··· RECORDS PROVIDED

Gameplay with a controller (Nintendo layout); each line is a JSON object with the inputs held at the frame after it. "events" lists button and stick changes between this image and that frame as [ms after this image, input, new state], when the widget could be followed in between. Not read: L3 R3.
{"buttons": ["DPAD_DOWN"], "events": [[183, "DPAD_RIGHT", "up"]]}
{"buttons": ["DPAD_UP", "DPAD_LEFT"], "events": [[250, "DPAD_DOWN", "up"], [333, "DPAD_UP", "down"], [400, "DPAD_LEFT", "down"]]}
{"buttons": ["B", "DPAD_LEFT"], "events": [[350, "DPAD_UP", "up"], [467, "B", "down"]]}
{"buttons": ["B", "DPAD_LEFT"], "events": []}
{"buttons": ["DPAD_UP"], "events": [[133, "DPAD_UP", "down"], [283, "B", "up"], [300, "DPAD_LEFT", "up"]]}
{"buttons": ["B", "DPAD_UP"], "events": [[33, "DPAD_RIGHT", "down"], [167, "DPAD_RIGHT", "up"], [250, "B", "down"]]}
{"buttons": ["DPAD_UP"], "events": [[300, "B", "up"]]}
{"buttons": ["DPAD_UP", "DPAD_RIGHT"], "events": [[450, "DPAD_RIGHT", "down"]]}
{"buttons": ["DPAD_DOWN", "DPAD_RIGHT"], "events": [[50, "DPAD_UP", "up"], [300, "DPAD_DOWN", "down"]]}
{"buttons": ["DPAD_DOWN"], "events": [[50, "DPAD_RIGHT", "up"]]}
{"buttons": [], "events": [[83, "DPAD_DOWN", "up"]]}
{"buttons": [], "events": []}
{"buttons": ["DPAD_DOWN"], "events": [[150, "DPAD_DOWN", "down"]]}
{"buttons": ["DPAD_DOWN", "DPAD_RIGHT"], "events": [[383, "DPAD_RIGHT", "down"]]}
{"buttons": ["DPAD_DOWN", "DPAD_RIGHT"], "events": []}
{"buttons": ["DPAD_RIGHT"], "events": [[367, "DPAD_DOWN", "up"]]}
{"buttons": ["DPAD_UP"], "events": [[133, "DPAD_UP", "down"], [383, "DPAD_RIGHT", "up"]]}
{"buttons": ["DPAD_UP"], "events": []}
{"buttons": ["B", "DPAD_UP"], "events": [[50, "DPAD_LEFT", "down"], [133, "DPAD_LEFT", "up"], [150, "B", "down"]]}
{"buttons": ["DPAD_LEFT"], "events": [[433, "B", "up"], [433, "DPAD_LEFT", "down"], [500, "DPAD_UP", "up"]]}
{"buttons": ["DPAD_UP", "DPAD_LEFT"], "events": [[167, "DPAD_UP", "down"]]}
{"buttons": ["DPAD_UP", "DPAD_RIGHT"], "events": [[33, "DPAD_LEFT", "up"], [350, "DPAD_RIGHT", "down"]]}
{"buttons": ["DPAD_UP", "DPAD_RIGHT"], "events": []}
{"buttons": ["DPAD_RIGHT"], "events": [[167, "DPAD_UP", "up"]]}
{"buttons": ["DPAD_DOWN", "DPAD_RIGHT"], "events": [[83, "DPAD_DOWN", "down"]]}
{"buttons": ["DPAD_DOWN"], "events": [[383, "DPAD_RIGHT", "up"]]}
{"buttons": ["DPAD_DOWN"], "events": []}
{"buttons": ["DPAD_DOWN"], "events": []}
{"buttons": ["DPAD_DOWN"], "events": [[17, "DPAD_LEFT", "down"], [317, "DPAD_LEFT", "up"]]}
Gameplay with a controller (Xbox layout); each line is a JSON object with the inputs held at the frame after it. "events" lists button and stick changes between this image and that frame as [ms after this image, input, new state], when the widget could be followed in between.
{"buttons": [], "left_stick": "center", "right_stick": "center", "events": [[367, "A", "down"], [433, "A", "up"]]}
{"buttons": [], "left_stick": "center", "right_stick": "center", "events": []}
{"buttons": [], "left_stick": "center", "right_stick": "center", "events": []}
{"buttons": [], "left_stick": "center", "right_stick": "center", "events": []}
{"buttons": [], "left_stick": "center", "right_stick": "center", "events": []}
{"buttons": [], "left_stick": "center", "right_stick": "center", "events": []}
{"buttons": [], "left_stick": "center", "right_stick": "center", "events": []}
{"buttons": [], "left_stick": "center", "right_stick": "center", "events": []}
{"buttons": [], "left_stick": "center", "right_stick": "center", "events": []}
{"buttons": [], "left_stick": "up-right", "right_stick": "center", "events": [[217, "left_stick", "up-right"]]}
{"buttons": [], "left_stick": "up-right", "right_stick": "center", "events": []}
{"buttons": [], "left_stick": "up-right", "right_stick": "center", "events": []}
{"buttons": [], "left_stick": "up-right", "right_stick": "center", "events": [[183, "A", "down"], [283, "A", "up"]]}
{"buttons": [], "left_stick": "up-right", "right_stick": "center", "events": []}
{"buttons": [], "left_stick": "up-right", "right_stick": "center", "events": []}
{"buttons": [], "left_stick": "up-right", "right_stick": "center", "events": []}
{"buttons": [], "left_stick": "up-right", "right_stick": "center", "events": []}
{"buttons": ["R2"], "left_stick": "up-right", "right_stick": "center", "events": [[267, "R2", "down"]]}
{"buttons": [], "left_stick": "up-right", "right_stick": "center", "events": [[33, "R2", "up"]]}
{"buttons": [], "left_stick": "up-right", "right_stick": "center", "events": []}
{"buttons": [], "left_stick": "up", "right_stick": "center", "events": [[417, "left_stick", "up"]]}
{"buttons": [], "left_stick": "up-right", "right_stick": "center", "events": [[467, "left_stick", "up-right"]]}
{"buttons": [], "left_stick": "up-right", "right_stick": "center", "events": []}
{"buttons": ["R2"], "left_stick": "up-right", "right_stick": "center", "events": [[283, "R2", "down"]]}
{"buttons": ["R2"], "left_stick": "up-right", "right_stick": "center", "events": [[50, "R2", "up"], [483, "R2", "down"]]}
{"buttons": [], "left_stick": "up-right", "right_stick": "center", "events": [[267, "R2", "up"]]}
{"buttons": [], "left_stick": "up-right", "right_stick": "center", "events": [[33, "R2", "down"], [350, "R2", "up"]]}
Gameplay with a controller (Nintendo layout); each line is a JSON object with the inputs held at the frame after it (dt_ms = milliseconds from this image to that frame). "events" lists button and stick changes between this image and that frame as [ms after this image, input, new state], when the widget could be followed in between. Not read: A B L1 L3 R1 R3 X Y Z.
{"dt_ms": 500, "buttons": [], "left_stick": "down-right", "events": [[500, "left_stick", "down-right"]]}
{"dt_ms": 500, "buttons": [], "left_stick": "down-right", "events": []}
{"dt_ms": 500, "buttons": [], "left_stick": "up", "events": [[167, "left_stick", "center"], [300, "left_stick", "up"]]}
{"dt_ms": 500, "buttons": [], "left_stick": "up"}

······

• WHAT THE TASK REQUIRES
An exact repeat of all the entries above is required.

• SOLUTION TO THIS TASK
Gameplay with a controller (Nintendo layout); each line is a JSON object with the inputs held at the frame after it. "events" lists button and stick changes between this image and that frame as [ms after this image, input, new state], when the widget could be followed in between. Not read: L3 R3.
{"buttons": ["DPAD_DOWN"], "events": [[183, "DPAD_RIGHT", "up"]]}
{"buttons": ["DPAD_UP", "DPAD_LEFT"], "events": [[250, "DPAD_DOWN", "up"], [333, "DPAD_UP", "down"], [400, "DPAD_LEFT", "down"]]}
{"buttons": ["B", "DPAD_LEFT"], "events": [[350, "DPAD_UP", "up"], [467, "B", "down"]]}
{"buttons": ["B", "DPAD_LEFT"], "events": []}
{"buttons": ["DPAD_UP"], "events": [[133, "DPAD_UP", "down"], [283, "B", "up"], [300, "DPAD_LEFT", "up"]]}
{"buttons": ["B", "DPAD_UP"], "events": [[33, "DPAD_RIGHT", "down"], [167, "DPAD_RIGHT", "up"], [250, "B", "down"]]}
{"buttons": ["DPAD_UP"], "events": [[300, "B", "up"]]}
{"buttons": ["DPAD_UP", "DPAD_RIGHT"], "events": [[450, "DPAD_RIGHT", "down"]]}
{"buttons": ["DPAD_DOWN", "DPAD_RIGHT"], "events": [[50, "DPAD_UP", "up"], [300, "DPAD_DOWN", "down"]]}
{"buttons": ["DPAD_DOWN"], "events": [[50, "DPAD_RIGHT", "up"]]}
{"buttons": [], "events": [[83, "DPAD_DOWN", "up"]]}
{"buttons": [], "events": []}
{"buttons": ["DPAD_DOWN"], "events": [[150, "DPAD_DOWN", "down"]]}
{"buttons": ["DPAD_DOWN", "DPAD_RIGHT"], "events": [[383, "DPAD_RIGHT", "down"]]}
{"buttons": ["DPAD_DOWN", "DPAD_RIGHT"], "events": []}
{"buttons": ["DPAD_RIGHT"], "events": [[367, "DPAD_DOWN", "up"]]}
{"buttons": ["DPAD_UP"], "events": [[133, "DPAD_UP", "down"], [383, "DPAD_RIGHT", "up"]]}
{"buttons": ["DPAD_UP"], "events": []}
{"buttons": ["B", "DPAD_UP"], "events": [[50, "DPAD_LEFT", "down"], [133, "DPAD_LEFT", "up"], [150, "B", "down"]]}
{"buttons": ["DPAD_LEFT"], "events": [[433, "B", "up"], [433, "DPAD_LEFT", "down"], [500, "DPAD_UP", "up"]]}
{"buttons": ["DPAD_UP", "DPAD_LEFT"], "events": [[167, "DPAD_UP", "down"]]}
{"buttons": ["DPAD_UP", "DPAD_RIGHT"], "events": [[33, "DPAD_LEFT", "up"], [350, "DPAD_RIGHT", "down"]]}
{"buttons": ["DPAD_UP", "DPAD_RIGHT"], "events": []}
{"buttons": ["DPAD_RIGHT"], "events": [[167, "DPAD_UP", "up"]]}
{"buttons": ["DPAD_DOWN", "DPAD_RIGHT"], "events": [[83, "DPAD_DOWN", "down"]]}
{"buttons": ["DPAD_DOWN"], "events": [[383, "DPAD_RIGHT", "up"]]}
{"buttons": ["DPAD_DOWN"], "events": []}
{"buttons": ["DPAD_DOWN"], "events": []}
{"buttons": ["DPAD_DOWN"], "events": [[17, "DPAD_LEFT", "down"], [317, "DPAD_LEFT", "up"]]}
Gameplay with a controller (Xbox layout); each line is a JSON object with the inputs held at the frame after it. "events" lists button and stick changes between this image and that frame as [ms after this image, input, new state], when the widget could be followed in between.
{"buttons": [], "left_stick": "center", "right_stick": "center", "events": [[367, "A", "down"], [433, "A", "up"]]}
{"buttons": [], "left_stick": "center", "right_stick": "center", "events": []}
{"buttons": [], "left_stick": "center", "right_stick": "center", "events": []}
{"buttons": [], "left_stick": "center", "right_stick": "center", "events": []}
{"buttons": [], "left_stick": "center", "right_stick": "center", "events": []}
{"buttons": [], "left_stick": "center", "right_stick": "center", "events": []}
{"buttons": [], "left_stick": "center", "right_stick": "center", "events": []}
{"buttons": [], "left_stick": "center", "right_stick": "center", "events": []}
{"buttons": [], "left_stick": "center", "right_stick": "center", "events": []}
{"buttons": [], "left_stick": "up-right", "right_stick": "center", "events": [[217, "left_stick", "up-right"]]}
{"buttons": [], "left_stick": "up-right", "right_stick": "center", "events": []}
{"buttons": [], "left_stick": "up-right", "right_stick": "center", "events": []}
{"buttons": [], "left_stick": "up-right", "right_stick": "center", "events": [[183, "A", "down"], [283, "A", "up"]]}
{"buttons": [], "left_stick": "up-right", "right_stick": "center", "events": []}
{"buttons": [], "left_stick": "up-right", "right_stick": "center", "events": []}
{"buttons": [], "left_stick": "up-right", "right_stick": "center", "events": []}
{"buttons": [], "left_stick": "up-right", "right_stick": "center", "events": []}
{"buttons": ["R2"], "left_stick": "up-right", "right_stick": "center", "events": [[267, "R2", "down"]]}
{"buttons": [], "left_stick": "up-right", "right_stick": "center", "events": [[33, "R2", "up"]]}
{"buttons": [], "left_stick": "up-right", "right_stick": "center", "events": []}
{"buttons": [], "left_stick": "up", "right_stick": "center", "events": [[417, "left_stick", "up"]]}
{"buttons": [], "left_stick": "up-right", "right_stick": "center", "events": [[467, "left_stick", "up-right"]]}
{"buttons": [], "left_stick": "up-right", "right_stick": "center", "events": []}
{"buttons": ["R2"], "left_stick": "up-right", "right_stick": "center", "events": [[283, "R2", "down"]]}
{"buttons": ["R2"], "left_stick": "up-right", "right_stick": "center", "events": [[50, "R2", "up"], [483, "R2", "down"]]}
{"buttons": [], "left_stick": "up-right", "right_stick": "center", "events": [[267, "R2", "up"]]}
{"buttons": [], "left_stick": "up-right", "right_stick": "center", "events": [[33, "R2", "down"], [350, "R2", "up"]]}
Gameplay with a controller (Nintendo layout); each line is a JSON object with the inputs held at the frame after it (dt_ms = milliseconds from this image to that frame). "events" lists button and stick changes between this image and that frame as [ms after this image, input, new state], when the widget could be followed in between. Not read: A B L1 L3 R1 R3 X Y Z.
{"dt_ms": 500, "buttons": [], "left_stick": "down-right", "events": [[500, "left_stick", "down-right"]]}
{"dt_ms": 500, "buttons": [], "left_stick": "down-right", "events": []}
{"dt_ms": 500, "buttons": [], "left_stick": "up", "events": [[167, "left_stick", "center"], [300, "left_stick", "up"]]}
{"dt_ms": 500, "buttons": [], "left_stick": "up"}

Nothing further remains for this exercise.